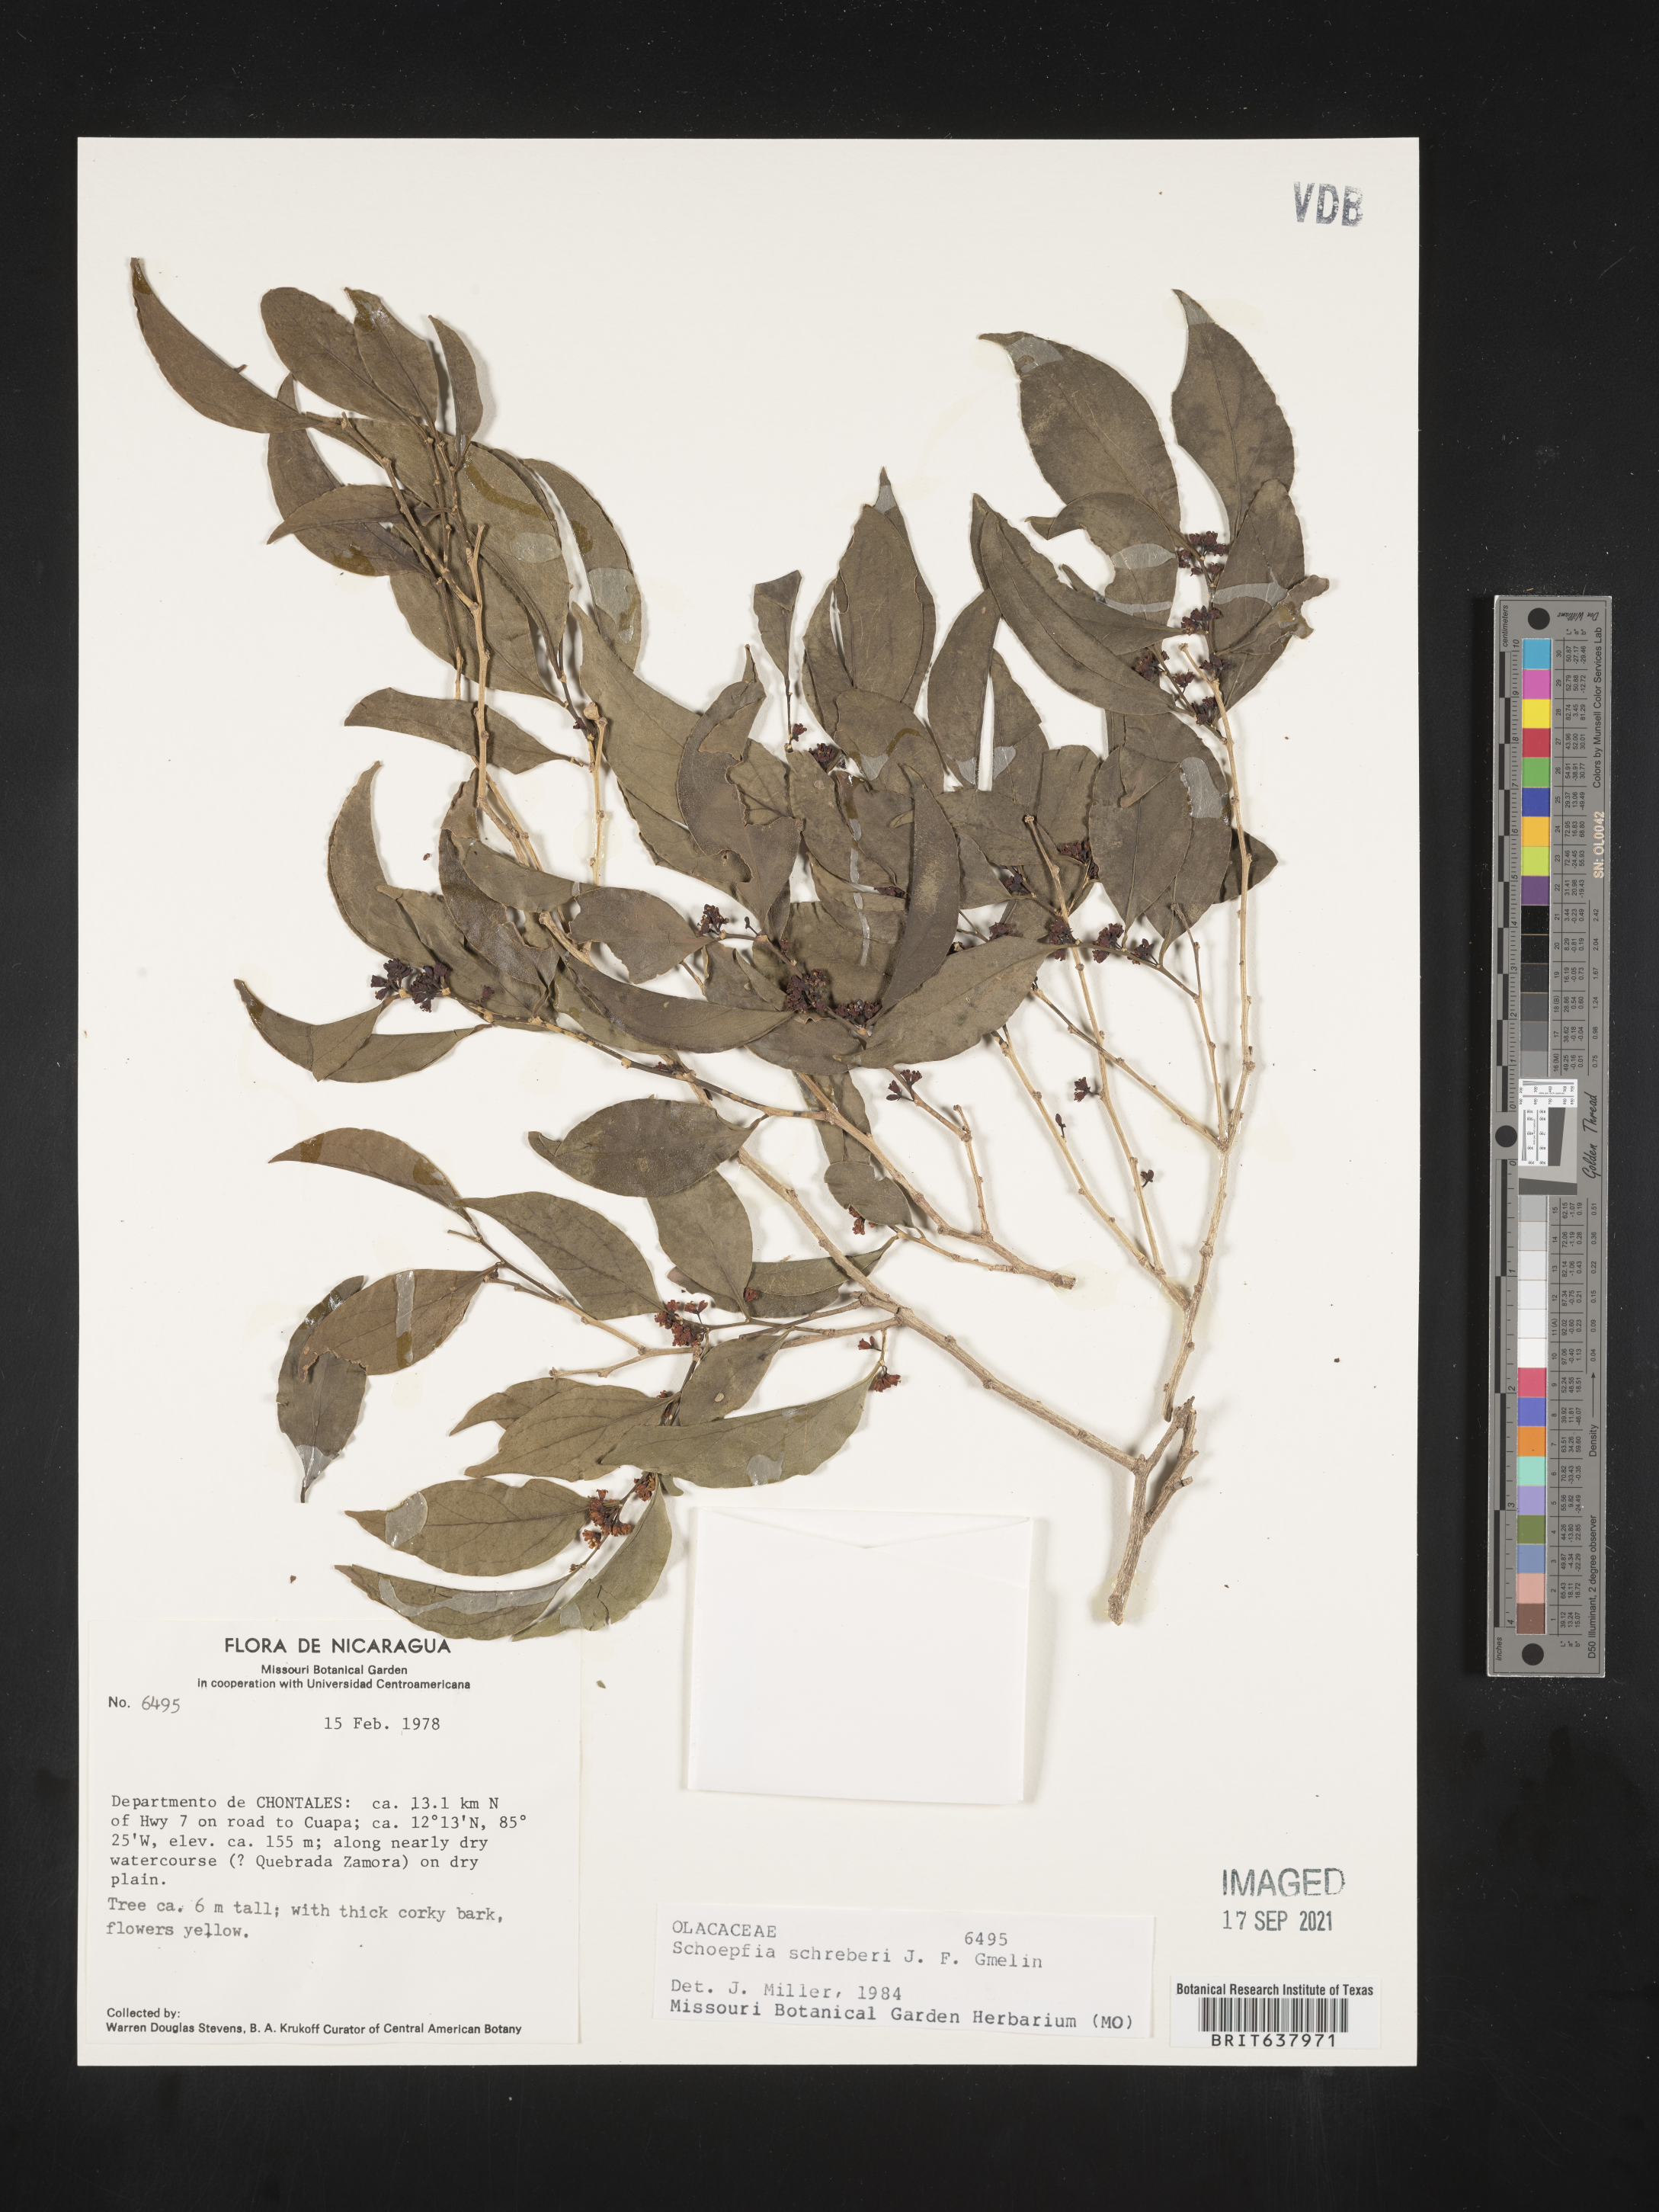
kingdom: Plantae
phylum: Tracheophyta
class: Magnoliopsida
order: Santalales
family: Schoepfiaceae
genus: Schoepfia
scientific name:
....
* **Short exercise**: Update every item by changing "scientific name" to "species" and keep everything else the same. Leave the pictures out of your answer.

* **Result of the exercise**:
kingdom: Plantae
phylum: Tracheophyta
class: Magnoliopsida
order: Santalales
family: Schoepfiaceae
genus: Schoepfia
species:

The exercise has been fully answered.